### Problem details
Type the records out again in full, exactly.

** Opening Supplied data block **

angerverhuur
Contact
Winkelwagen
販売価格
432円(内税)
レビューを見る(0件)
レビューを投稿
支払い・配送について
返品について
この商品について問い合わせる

** Closing Supplied data block **

### Worked solution
angerverhuur
Contact
Winkelwagen
販売価格
432円(内税)
レビューを見る(0件)
レビューを投稿
支払い・配送について
返品について
この商品について問い合わせる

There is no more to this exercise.